Ventisei misure cautelari, emesse dai gip di Busto Arsizio, Novara e Lodi, sono state eseguite questa mattina tra Lombardia e Piemonte, nell’ambito delle indagini condotte dalla Squadra Mobile di Varese, partite dal ritrovamento del cadavere di un ragazzo di 24 anni marocchino, appartenente a un gruppo di presunti spacciatori, abbandonato seminudo in una piazzola di sosta a bordo strada della strada statale 336 nel Comune di Lonate Pozzolo, con evidenti segni di violenza subita.
Le 26 misure cautelari, 24 in carcere, una agli arresti domiciliari e un divieto di dimora, hanno colpito un gruppo di persone, originarie del Marocco (eccetto un solo cittadino italiano con mansioni di autista), indagate a vario titolo per i reati di tortura con uccisione del torturato, tentata estorsione, rapina, detenzione di armi e reati in materia di stupefacenti, in particolare spaccio nelle zone boschive in numerosi punti dislocati nelle province lombarde e piemontesi. Le diverse misure cautelari sono state eseguite con la collaborazione delle Squadre Mobili di Milano, Novara, Genova, Cremona, Lodi, Piacenza, Pavia nonché con l’ausilio di equipaggi del Reparto Prevenzione Crimine di Milano.
Gli arresti sono stati eseguiti in Lombardia nelle province di Milano, Lodi, Pavia e Cremona, e anche nelle province di Novara e Piacenza.

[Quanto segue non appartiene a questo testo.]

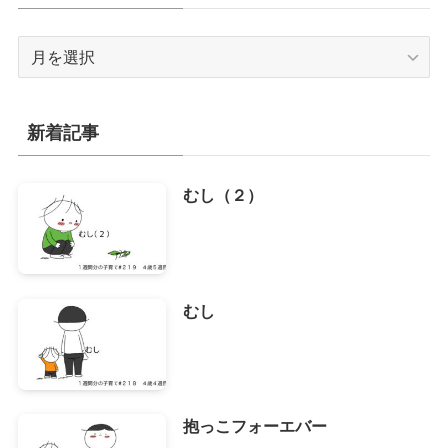
ア
ー
カ
イ
新着記事
ブ
むし（２）
むし
抱っこフォーエバー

Alcuni destinatari dei provvedimenti, irregolari in Italia e senza fissa dimora, sono risultati irreperibili. Un arresto è stato eseguito in Germania dalle autorità di polizia di quel Paese, attivate dall’Unità Fast italiana (incardinata nel Servizio per la Cooperazione Internazionale di Polizia) a seguito della emissione del Mandato d’Arresto Europeo da parte del gip.

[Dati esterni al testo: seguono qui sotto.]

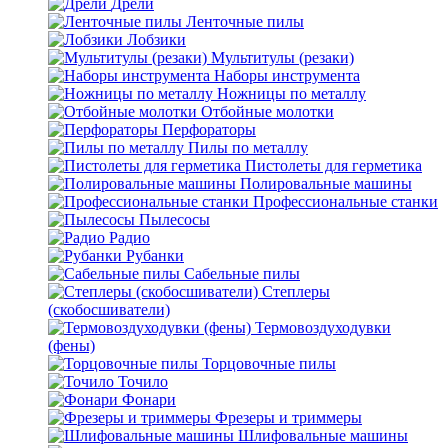
Дрели
Ленточные пилы
Лобзики
Мультитулы (резаки)
Наборы инструмента
Ножницы по металлу
Отбойные молотки
Перфораторы
Пилы по металлу
Пистолеты для герметика
Полировальные машины
Профессиональные станки
Пылесосы
Радио
Рубанки
Сабельные пилы
Степлеры
(скобосшиватели)
Термовоздуходувки
(фены)
Торцовочные пилы
Точило
Фонари
Фрезеры и триммеры
Шлифовальные машины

Gli elementi raccolti, attraverso l’ascolto di decine di persone, servizi di osservazione, intercettazioni telefoniche e ambientali, acquisizione e analisi tabulati, sequestri, indagini informatiche, accertamenti tecnici e rilievi di Polizia Scientifica, visione e analisi di decine di telecamere di controllo del traffico e appartenenti a privati, accertamenti e servizi di osservazione in territorio estero eseguiti con il coordinamento del Servizio per la Cooperazione Internazionale di Polizia di Roma (Interpol), hanno consentito di comprendere che l’uomo ucciso, successivamente identificato per un ragazzo di 24 anni marocchino, aveva fatto parte di un gruppo di presunti spacciatori tutti di nazionalità marocchina, facenti capo a due fratelli, dimoranti nel milanese, proprietari di diverse piazze di spaccio situate in zone boschive delle province di Milano, Varese, Novara, Pavia e Lodi.

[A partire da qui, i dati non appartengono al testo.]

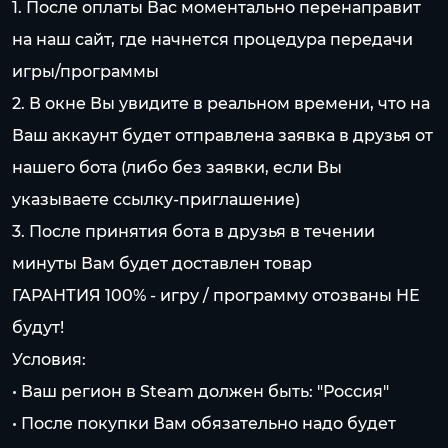
1. После оплаты Вас моментально перенаправит
на наш сайт, где начнется процедура передачи
игры/программы
2. В окне Вы увидите в реальном времени, что на
Ваш аккаунт будет отправлена заявка в друзья от
нашего бота (либо без заявки, если Вы
указываете ссылку-приглашение)
3. После принятия бота в друзья в течении
минуты Вам будет доставлен товар
ГАРАНТИЯ 100% - игру / программу отозваны НЕ
будут!
Условия:
• Ваш регион в Steam должен быть: "Россия"
• После покупки Вам обязательно надо будет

Secondo quanto finora ricostruito, il movente della tortura a cui ha fatto seguito la morte del ragazzo sarebbe stato il furto di droga e soldi per un valore di circa 30.000 euro che la vittima aveva compiuto qualche settimana prima nei confronti del gruppo di presunti spacciatori di cui faceva parte, e per il quale lavorava con un complice in una zona boschiva posta a cavallo dei Comuni di Pombia-Oleggio-Marano Ticino, in Piemonte. Con questa droga provento del furto il ragazzo aveva cercato di aprire una sua piazza di spaccio in provincia di Varese, in zona Laveno Mombello.
Sulla base di quanto contestato, il gruppo era riuscito nei giorni seguenti ad avere certezza dell’affronto subito da parte del ragazzo, e il capo lo aveva convocato dicendo che doveva parlargli. La disponibilità, suo malgrado, del ragazzo nei confronti dell’ex capo gli sarebbe stata fatale: da un Comune della provincia di Milano il ragazzo sarebbe stato condotto dal capo e da uno dei complici nel bosco in cui aveva rubato la droga e i soldi al gruppo, lì ad attenderli c’erano altri componenti del gruppo, che si sarebbero scagliati contro il ragazzo accusato del furto, lo avrebbero percosso e seviziato con vari strumenti, sino al decesso, avvenuto dopo alcune ore di acute sofferenze, al termine di violenze crudeli e prolungate.